▸ **Required work**
Going through the material underneath, give only the number of lines that contain "activities".

▸ **Records provided**
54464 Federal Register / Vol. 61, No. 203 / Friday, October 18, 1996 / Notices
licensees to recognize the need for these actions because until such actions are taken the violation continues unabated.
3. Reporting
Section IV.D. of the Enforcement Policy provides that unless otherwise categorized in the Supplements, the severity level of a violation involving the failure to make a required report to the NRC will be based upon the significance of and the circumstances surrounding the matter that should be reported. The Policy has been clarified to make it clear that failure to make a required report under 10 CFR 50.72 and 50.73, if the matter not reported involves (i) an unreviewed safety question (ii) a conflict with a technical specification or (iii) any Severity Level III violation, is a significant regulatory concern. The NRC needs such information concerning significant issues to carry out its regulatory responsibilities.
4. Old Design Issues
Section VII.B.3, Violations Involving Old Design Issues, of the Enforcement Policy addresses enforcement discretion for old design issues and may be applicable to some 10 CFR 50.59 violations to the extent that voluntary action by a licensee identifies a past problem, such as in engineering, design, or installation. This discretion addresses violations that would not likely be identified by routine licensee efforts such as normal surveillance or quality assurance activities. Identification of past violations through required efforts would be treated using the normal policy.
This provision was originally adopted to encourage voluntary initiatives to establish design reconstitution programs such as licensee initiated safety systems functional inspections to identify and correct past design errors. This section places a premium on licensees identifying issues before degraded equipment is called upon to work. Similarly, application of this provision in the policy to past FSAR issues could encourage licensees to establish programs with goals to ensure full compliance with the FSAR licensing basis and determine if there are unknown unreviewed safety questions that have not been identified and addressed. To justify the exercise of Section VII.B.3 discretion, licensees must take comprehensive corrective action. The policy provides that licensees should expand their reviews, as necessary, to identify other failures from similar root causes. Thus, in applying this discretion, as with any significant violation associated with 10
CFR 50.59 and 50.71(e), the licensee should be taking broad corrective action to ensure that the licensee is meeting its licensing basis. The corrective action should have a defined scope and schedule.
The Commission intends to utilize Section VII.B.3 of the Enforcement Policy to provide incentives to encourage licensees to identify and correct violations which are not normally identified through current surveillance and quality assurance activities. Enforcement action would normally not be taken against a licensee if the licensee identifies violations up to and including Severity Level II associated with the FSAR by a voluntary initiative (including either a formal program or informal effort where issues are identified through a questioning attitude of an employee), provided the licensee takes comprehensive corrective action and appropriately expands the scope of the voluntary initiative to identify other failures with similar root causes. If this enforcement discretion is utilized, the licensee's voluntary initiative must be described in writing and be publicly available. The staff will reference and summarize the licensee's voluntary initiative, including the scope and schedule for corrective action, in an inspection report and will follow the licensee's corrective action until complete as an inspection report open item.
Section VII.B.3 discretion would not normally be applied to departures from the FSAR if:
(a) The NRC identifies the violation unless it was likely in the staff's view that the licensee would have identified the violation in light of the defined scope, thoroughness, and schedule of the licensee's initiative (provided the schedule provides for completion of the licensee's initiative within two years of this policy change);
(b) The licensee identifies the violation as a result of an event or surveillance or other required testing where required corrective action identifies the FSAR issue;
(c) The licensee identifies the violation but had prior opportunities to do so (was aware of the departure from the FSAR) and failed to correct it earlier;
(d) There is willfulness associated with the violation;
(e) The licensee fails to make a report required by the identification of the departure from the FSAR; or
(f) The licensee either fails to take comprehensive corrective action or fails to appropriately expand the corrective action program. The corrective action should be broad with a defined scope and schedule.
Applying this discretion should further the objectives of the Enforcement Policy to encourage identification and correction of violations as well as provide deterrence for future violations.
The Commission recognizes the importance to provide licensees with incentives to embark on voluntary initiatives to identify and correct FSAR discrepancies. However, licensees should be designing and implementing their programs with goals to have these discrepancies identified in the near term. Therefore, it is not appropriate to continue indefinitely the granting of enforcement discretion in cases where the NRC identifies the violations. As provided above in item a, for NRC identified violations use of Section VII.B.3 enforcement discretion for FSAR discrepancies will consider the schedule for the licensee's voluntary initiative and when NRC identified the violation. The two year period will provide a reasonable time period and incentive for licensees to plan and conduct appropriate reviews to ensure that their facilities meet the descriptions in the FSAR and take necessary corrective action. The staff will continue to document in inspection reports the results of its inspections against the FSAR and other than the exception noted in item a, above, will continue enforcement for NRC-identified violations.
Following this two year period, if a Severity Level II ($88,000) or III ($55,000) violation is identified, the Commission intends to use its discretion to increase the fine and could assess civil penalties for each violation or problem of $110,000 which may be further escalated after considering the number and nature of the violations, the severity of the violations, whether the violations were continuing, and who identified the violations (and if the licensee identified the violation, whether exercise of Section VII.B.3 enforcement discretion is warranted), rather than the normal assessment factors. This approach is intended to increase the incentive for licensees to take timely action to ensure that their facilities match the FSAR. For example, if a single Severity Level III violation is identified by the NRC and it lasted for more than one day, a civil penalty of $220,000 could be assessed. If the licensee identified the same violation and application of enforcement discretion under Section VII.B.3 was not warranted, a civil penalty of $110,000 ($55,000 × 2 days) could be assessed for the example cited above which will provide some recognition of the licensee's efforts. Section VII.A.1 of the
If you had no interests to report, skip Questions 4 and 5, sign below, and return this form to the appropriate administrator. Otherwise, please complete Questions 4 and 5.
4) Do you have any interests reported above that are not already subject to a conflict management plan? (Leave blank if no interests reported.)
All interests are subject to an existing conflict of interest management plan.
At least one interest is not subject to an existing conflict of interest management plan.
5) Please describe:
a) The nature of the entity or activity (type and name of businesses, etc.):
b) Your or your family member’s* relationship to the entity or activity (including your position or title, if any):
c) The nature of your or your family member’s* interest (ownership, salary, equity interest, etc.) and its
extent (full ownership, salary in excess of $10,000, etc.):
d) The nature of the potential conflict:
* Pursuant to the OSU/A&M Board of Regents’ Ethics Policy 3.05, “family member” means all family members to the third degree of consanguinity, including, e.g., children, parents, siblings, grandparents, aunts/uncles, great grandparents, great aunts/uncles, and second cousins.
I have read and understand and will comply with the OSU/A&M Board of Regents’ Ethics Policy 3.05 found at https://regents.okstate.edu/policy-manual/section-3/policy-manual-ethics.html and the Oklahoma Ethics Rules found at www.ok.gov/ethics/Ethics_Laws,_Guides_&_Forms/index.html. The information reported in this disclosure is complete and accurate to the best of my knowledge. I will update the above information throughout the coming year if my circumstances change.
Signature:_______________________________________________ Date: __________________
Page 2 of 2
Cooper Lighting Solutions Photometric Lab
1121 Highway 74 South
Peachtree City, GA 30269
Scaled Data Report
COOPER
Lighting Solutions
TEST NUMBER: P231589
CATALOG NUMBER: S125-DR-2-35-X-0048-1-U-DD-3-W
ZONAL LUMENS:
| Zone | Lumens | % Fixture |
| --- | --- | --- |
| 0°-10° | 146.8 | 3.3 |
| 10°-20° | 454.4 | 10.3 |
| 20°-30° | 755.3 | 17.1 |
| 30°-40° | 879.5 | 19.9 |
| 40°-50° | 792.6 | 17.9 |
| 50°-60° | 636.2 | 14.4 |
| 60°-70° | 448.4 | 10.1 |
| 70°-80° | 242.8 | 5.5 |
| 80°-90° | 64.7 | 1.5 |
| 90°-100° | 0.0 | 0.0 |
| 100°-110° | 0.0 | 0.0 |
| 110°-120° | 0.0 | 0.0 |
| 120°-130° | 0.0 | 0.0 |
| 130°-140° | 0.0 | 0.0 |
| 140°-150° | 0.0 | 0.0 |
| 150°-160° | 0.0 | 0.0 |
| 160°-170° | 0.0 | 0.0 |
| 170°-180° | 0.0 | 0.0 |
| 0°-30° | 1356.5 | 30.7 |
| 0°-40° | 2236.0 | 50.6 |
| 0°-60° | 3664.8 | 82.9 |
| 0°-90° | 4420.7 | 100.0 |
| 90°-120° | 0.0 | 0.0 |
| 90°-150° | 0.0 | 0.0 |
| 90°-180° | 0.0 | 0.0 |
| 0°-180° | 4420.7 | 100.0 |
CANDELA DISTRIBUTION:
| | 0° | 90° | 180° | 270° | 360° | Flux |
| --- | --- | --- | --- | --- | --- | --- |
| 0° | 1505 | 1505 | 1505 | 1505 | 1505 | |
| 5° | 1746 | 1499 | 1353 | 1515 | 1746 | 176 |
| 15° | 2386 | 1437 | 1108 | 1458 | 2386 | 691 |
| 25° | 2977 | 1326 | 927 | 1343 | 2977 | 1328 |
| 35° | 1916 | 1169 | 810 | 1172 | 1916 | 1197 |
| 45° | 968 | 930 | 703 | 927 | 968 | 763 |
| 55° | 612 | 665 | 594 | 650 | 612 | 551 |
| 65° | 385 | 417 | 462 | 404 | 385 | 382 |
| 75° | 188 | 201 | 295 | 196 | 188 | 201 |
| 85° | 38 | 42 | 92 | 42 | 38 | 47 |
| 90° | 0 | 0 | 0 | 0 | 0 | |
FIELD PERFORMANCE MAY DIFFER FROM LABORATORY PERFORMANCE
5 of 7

▸ **Answer below**
2